I’m just about ready to move on to writing about more important and pressing topics than the release of teacher data reports, but wanted to share a couple more great pieces that point out flaws in the reports, and their release.  What all three of these pieces share — and every piece I’ve read in the New York Times, Daily News, and Post have lacked — is actual statistical analysis.  This is what we call rigor!  Shame on New York’s largest papers for lazy reporting.

Gary Rubinstein is brilliant once again:

Out of 665 teachers who taught two different grade levels of the same subject in 2010, the average difference between the two scores was nearly 30 points. One out of four teachers, or approximately 28%, had a difference of 40 or more points. Ten percent of the teachers had differences of 60 points or more, and a full five percent had differences of 70 points or more. When I made my scatter plot with one grade on the x-axis and the other grade on they y-axis I found that the correlation coefficient was a miniscule .24

Rather than report about these obvious ways to check how invalid these metrics are and how shameful it is that these scores have already been used in tenure decisions, or about how a similarly flawed formula will be used in the future to determine who to fire or who to give a bonus to, newspapers are treating these scores like they are meaningful. The New York Post searched for the teacher with the lowest score and wrote an article about ‘the worst teacher in the city’ with her picture attached. The New York Times must have felt they were taking the high-road when they did a similar thing but, instead, found the ‘best’ teachers based on these ratings.

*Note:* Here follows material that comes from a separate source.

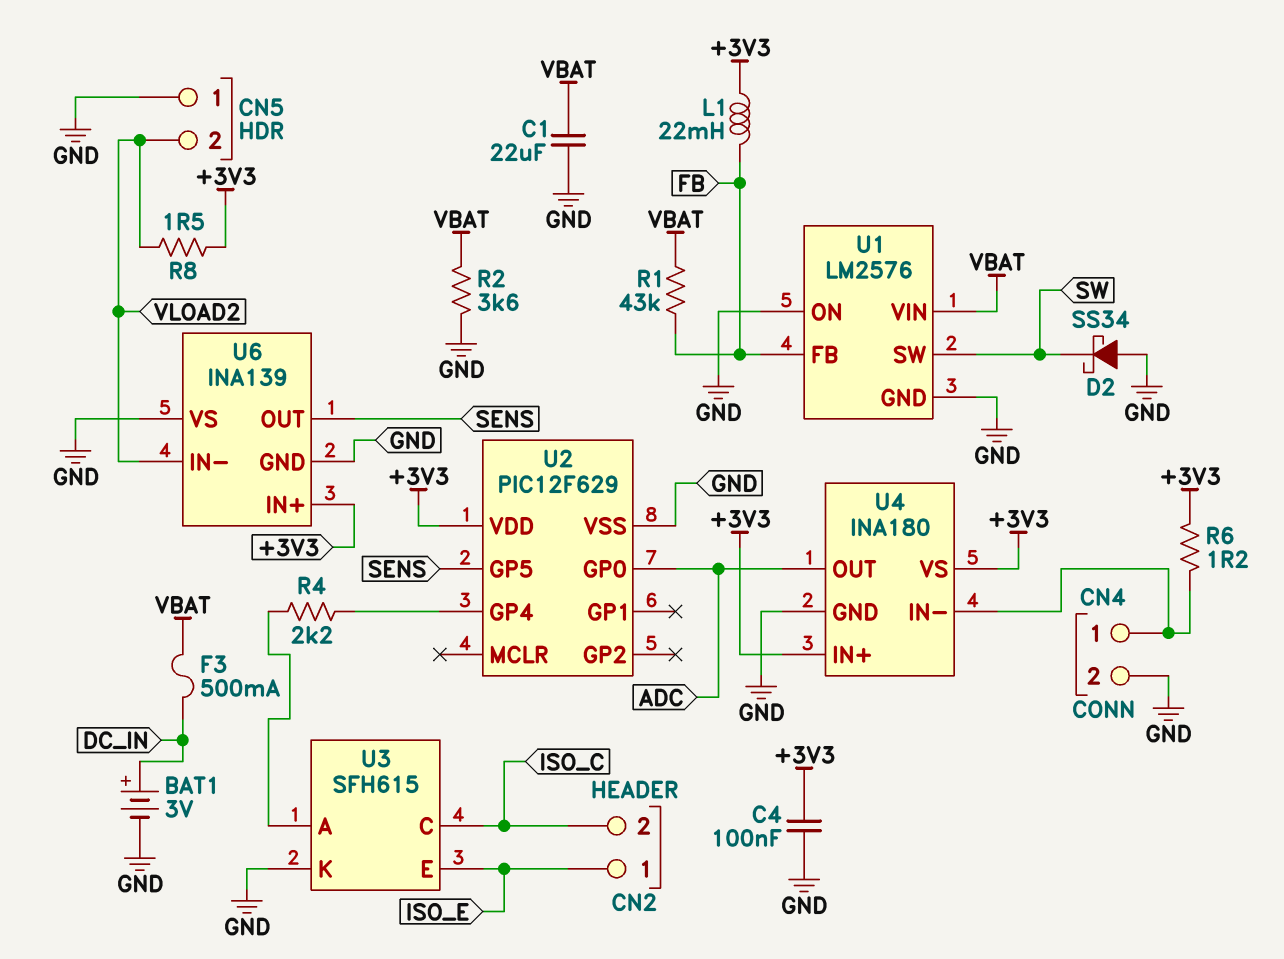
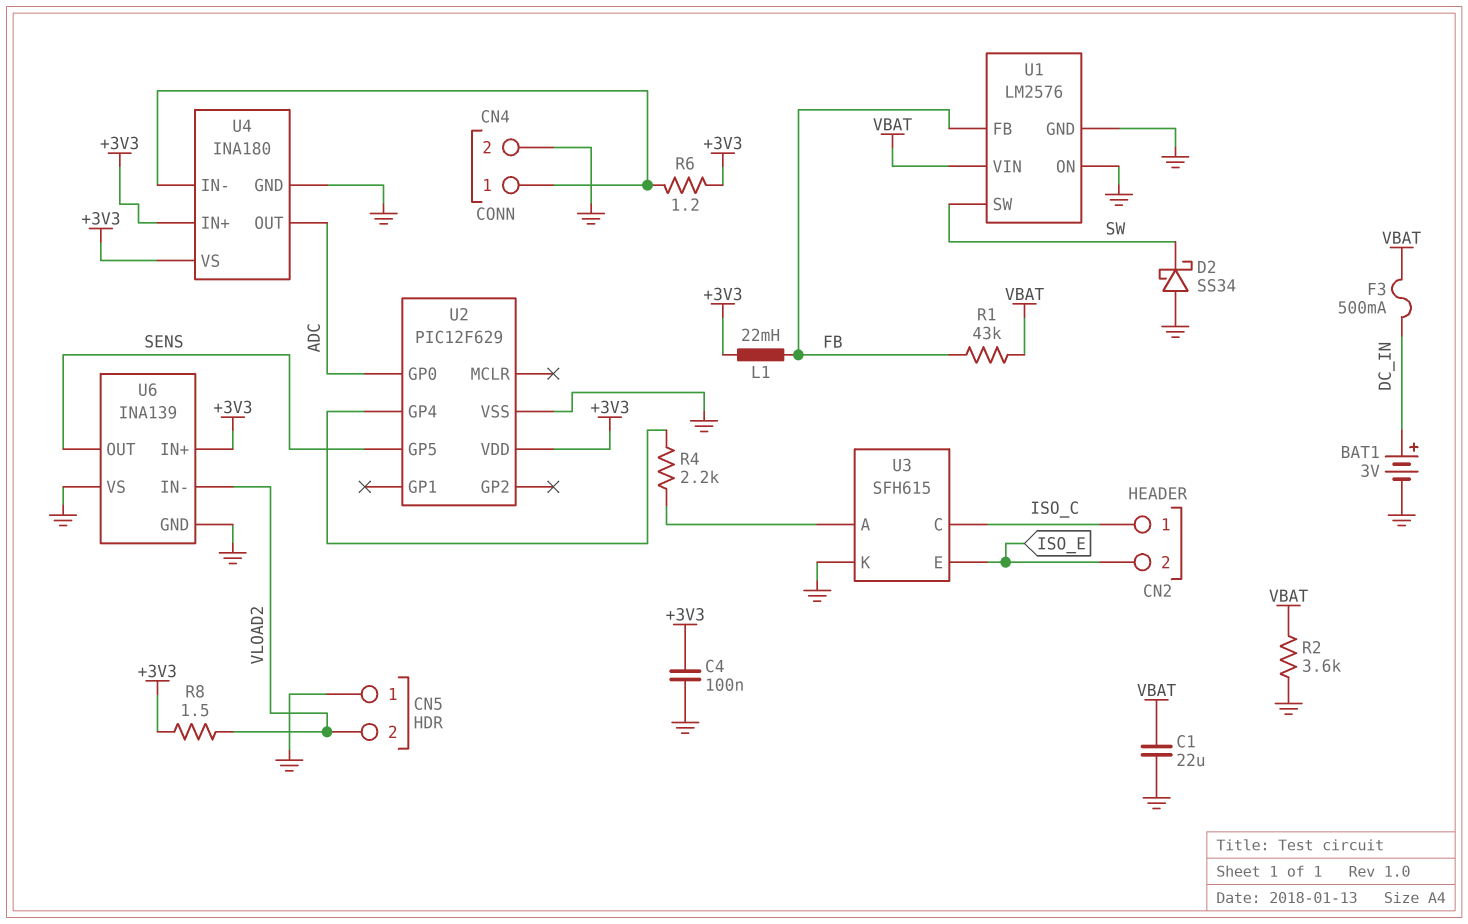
CN2 pin 1: ISO_E -> ISO_C
CN2 pin 2: ISO_C -> ISO_E

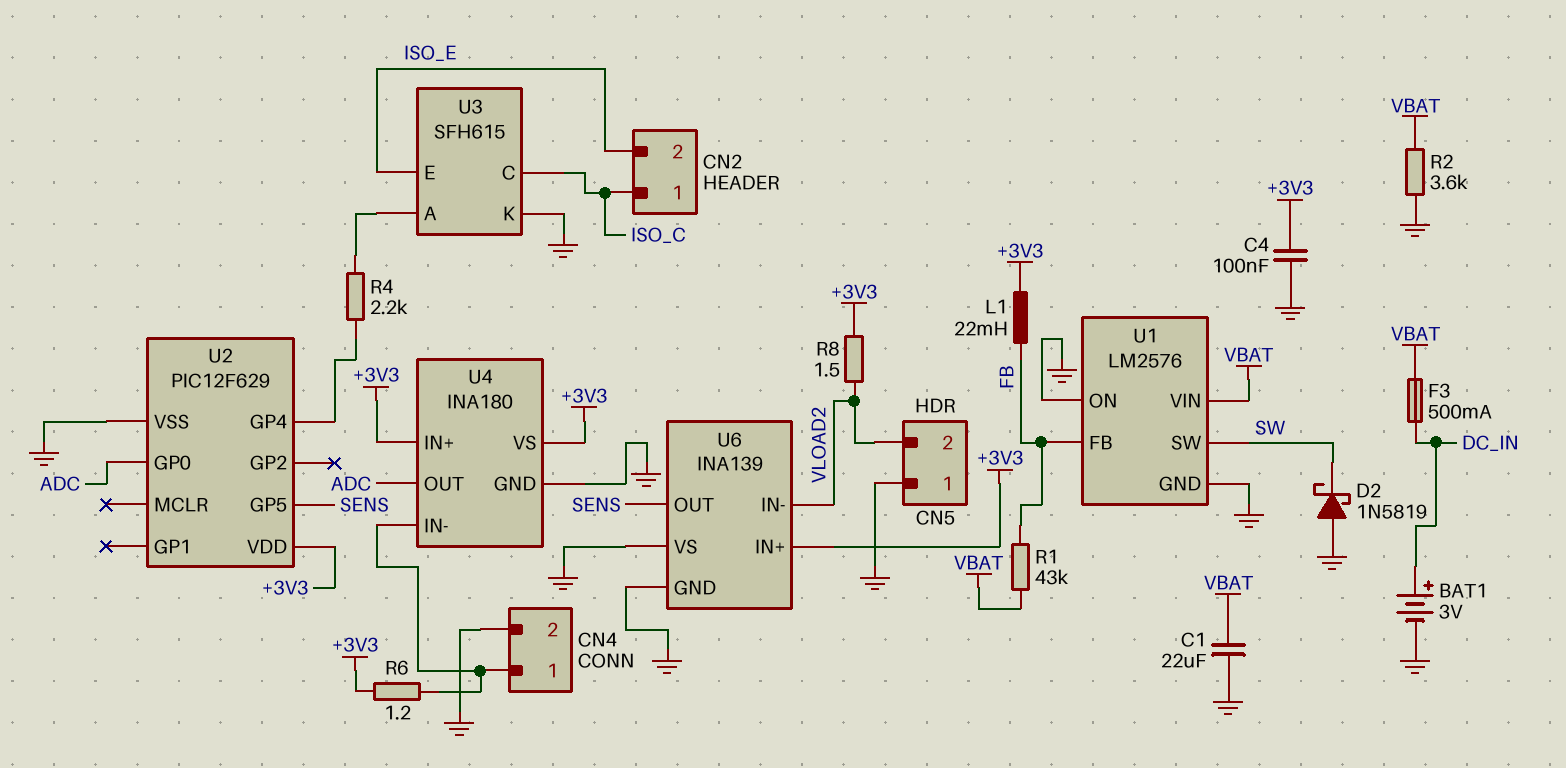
D2: schottky SS34 (A GND, K SW) -> schottky 1N5819 (A GND, K SW)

Gotham School’s Philissa Cramer explains why the value-added formula used in the reports guarantees a spread of above and below average teachers between different types of schools (which was reported as news by the Times):

Value-added measurements like the ones used to generate the city’s Teacher Data Reports are designed precisely to control for differences in neighborhood, student makeup, and students’ past performance.

The adjustments mean that teachers are effectively ranked relative to other teachers of similar students. Teachers who teach similar students, then, are guaranteed to have a full range of scores, from high to low. And, unsurprisingly, teachers in the same school or neighborhood often teach similar students.

And finally, Aaron Pallas gives more great insight on how little difference there is between large percentiles in TDR rankings:

If this were to happen, Ruiz’s value-added score would rise from 0 to .05. And the percentile range associated with a value-added score of .05 is 75 to 77. All of a sudden, an “average” teacher looks pretty good. And this isn’t due to the margin of error! It’s just because many teachers are about equally effective in promoting student achievement, according to the value-added model in use. A relatively small change in student performance shifts a teacher’s location in the value-added distribution by a surprisingly large amount.